US denounces impunity with which drug dealers operate in Mexico

Newly declassified reports from 2010 and 2011 accuse Calderón of downplaying the violence and highlights the lack of cooperation between authorities

"Bordar la Paz" or "Sewing Peace,"  an exhibit in Guadalajara in memory of narco victims in Mexico, gathers hundreds of handkerchiefs etched with the names of the dead.
"Bordar la Paz" or "Sewing Peace," an exhibit in Guadalajara in memory of narco victims in Mexico, gathers hundreds of handkerchiefs etched with the names of the dead.HECTOR GUERRERO (AFP)

The Mexican authorities have tried to downplay crimes related to drug trafficking and its responsibility in solving them, according to a 2011 internal report from the U.S. State Department that the National Security Archive, a non-governmental body, declassified this week. The U.S. government said that the 2010 massacre of 72 Central American migrants in San Fernando, Tamaulipas is a case emblematic of the "total impunity" with which cartels operate in various areas of the country.

"The violence that has extended throughout Tamaulipas [northwest Mexico] reflects the complexity of the conflict (...) The battles continue and the security in northern Mexico remains volatile." The regional governments [in the north] understate the violence because they know the risks involved," one report said. Documents published this week in the Mexican magazine, Proceso, said some authorities have tried to shirk their responsibility to pursue the perpetrators." [The regional government] promises that it will collaborate with the army but was quick to add that the cartels are 'a federal problem' and that Tamaulipas does not have the resources to detain them."

The reports said Felipe Calderón's administration hid information about the systematic killings of Central American migrants. "Though not publicized by authorities, the number of bodies found in mass graves in the San Fernando area (...) has reached 196 and is expected to rise as Mexican Army (SEDENA) and Marine (SEMAR) forces continue to search the area," one report noted. It continues on to say that, since the San Fernando massacre, business leaders and merchants have started to speak up about the violence -"something that rarely occurred." Despite the violence, "officials have also repeatedly stated that they can guarantee security for any investing businesses, though without explaining how they plan to do so."

One of the documents underlines the inability of the federal government to process many of the detained criminals. "Although there have been various arrests, there is little information about the judicial proceedings for arrested traffickers." It points to the arrest of 16 San Fernando police officers accused of providing protection to the Zeta cartel. The Mexican government has not revealed the charges levied against them, the report noted. Another document from 2010 predicted that Matamoros, where there were 13 assassinations this week, would become a "conflict zone." "The border city," the papers said, "is the center of operations for the Golfo cartel and a valued target for the Zetas."

Migration authorities and local police often turn a blind eye or collude in these activities."
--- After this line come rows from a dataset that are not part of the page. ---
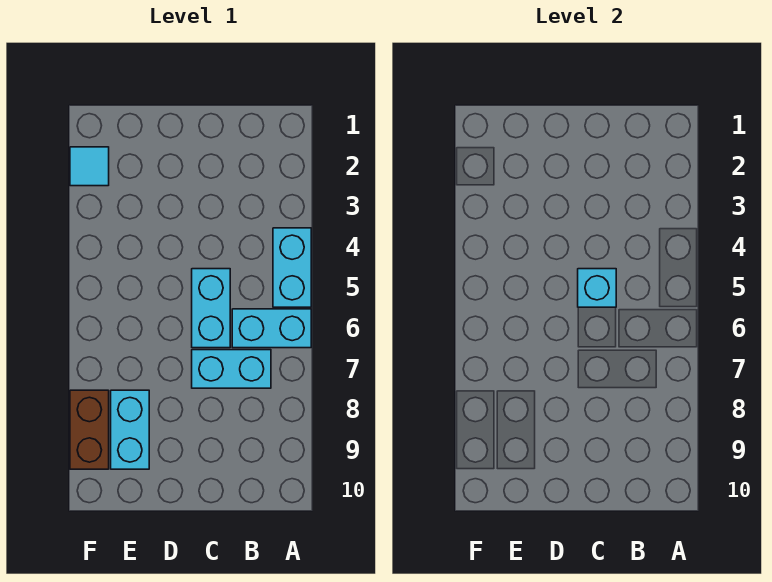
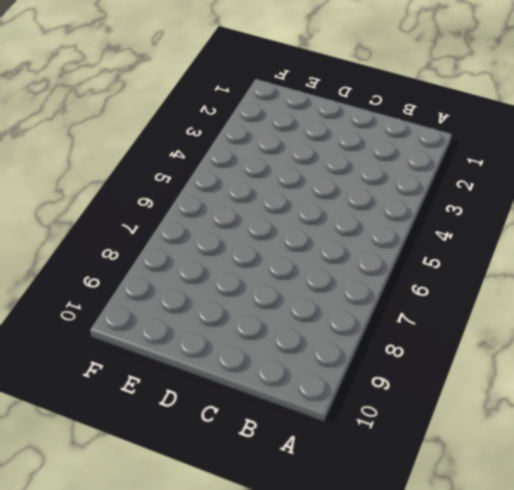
none -> cyan 1x2 brick [273,228,311,307]
none -> cyan 1x2 brick [232,309,311,348]

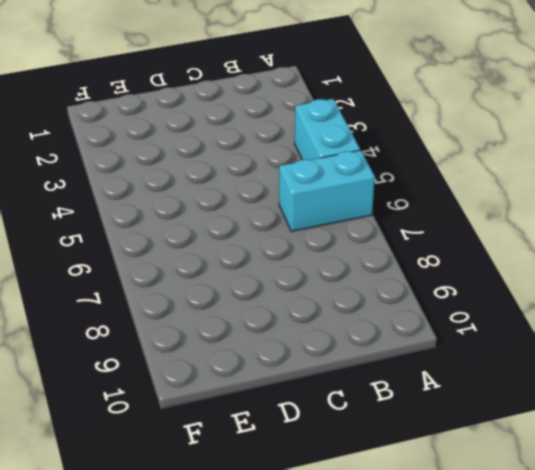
none -> cyan 1x2 brick [192,350,271,388]
none -> cyan 1x2 brick [192,269,230,348]

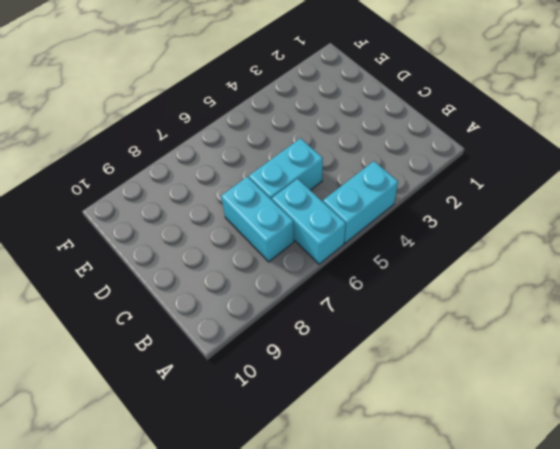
none -> cyan 1x2 brick [111,390,149,469]
none -> cyan 1x1 tile [70,147,109,186]

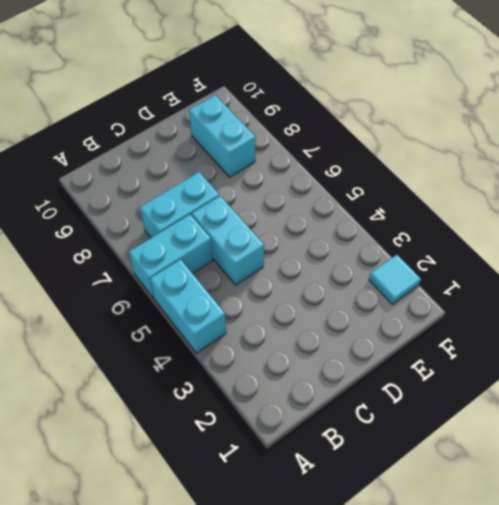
none -> brown 1x2 brick [70,390,109,469]
none -> cyan 1x1 brick [578,269,616,307]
Serious suspicions point to an ongoing collaboration -sometimes out in the open- between government officials and drug traffickers. "Migration authorities and local police often turn a blind eye or collude in these activities." And, organized crime leaders do as they please. In 2011 the National Council for Human Rights in Mexico denounced the kidnappers of migrant workers who charged their victims 2,500 dollars for their freedom. The organization said the cartels made 25 million dollars in ransom money alonein the six months their investigation lasted.

In 2010 the U.S. attributed the Mexican government's inability to solve these crimes and stop the violence to "widespread corruption." The reports mentioned that three of Tamaulipas' governors had been under investigation for alleged ties to organized crime. Despite the calls from activists and government watchdogs like Artículo 19, the San Fernando investigations remain secret, the papers said. In September, Mexico's Federal Institute for Access to Information refused to reveal the details. 

"The cartels operate freely in Durango, Tamaulipas, Coahuila y Nuevo León. They block roads, take control of towns and intimidate soldiers and federal forces in their territories." Such was the case that brought about the killing of 10 youths, seven of whom were underage. They were returning to their town, Los Naranjos, after picking up federal aid packages for school. A man dressed in soldier's garb made them stop and then an armed commando shot them dead.

According to the U.S. government the negligence of the authorities is such that paying taxes to drug lords has become commonplace in the most dangerous areas of the country. "Eight out of 10 businesses in Tijuana, Reynosa and Ciudad Juárez pay extortion fees to criminals. More than 6,000 businesses closed between 2008 and 2010 just in Juárez.

A March 2010 document describes a scene of total chaos. Shootings. Setting police cars on fire. Indiscriminate attacks on plazas, or disputed turfs in narco slang. Decapitated bodies. And near total silence from the local and state authorities who have been subdued by fear or corruption.